Assignment: From the records below, count the lines holding the string "scores". Only the number is wanted.

Stored data entries

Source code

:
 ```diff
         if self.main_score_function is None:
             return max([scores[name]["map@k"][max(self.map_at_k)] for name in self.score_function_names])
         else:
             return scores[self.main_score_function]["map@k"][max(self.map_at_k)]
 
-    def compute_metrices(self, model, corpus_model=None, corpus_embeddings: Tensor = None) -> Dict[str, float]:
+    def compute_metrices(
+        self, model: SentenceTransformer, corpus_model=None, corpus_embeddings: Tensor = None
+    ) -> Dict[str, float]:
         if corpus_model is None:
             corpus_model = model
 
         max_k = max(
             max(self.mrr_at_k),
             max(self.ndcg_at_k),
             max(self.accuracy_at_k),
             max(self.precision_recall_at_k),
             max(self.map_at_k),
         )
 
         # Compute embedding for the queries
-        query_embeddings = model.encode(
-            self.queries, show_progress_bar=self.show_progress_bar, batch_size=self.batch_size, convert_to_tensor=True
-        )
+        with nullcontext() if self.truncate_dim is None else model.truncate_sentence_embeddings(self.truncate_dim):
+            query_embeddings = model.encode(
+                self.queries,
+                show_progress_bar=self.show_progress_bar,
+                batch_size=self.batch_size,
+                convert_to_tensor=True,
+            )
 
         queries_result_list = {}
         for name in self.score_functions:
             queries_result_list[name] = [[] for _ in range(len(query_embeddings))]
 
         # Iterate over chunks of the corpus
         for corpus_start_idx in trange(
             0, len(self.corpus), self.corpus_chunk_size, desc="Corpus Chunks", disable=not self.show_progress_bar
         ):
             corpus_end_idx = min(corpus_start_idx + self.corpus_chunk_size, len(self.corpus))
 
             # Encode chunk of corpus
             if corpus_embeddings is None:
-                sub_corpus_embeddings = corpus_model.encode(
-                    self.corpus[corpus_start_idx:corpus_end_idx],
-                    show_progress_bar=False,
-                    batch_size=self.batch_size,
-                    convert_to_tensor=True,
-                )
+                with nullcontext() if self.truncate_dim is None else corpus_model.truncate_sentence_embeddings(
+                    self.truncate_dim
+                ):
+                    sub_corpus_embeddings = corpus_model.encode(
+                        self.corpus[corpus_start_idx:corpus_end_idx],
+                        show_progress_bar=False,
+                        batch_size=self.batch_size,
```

Exercise answer: 2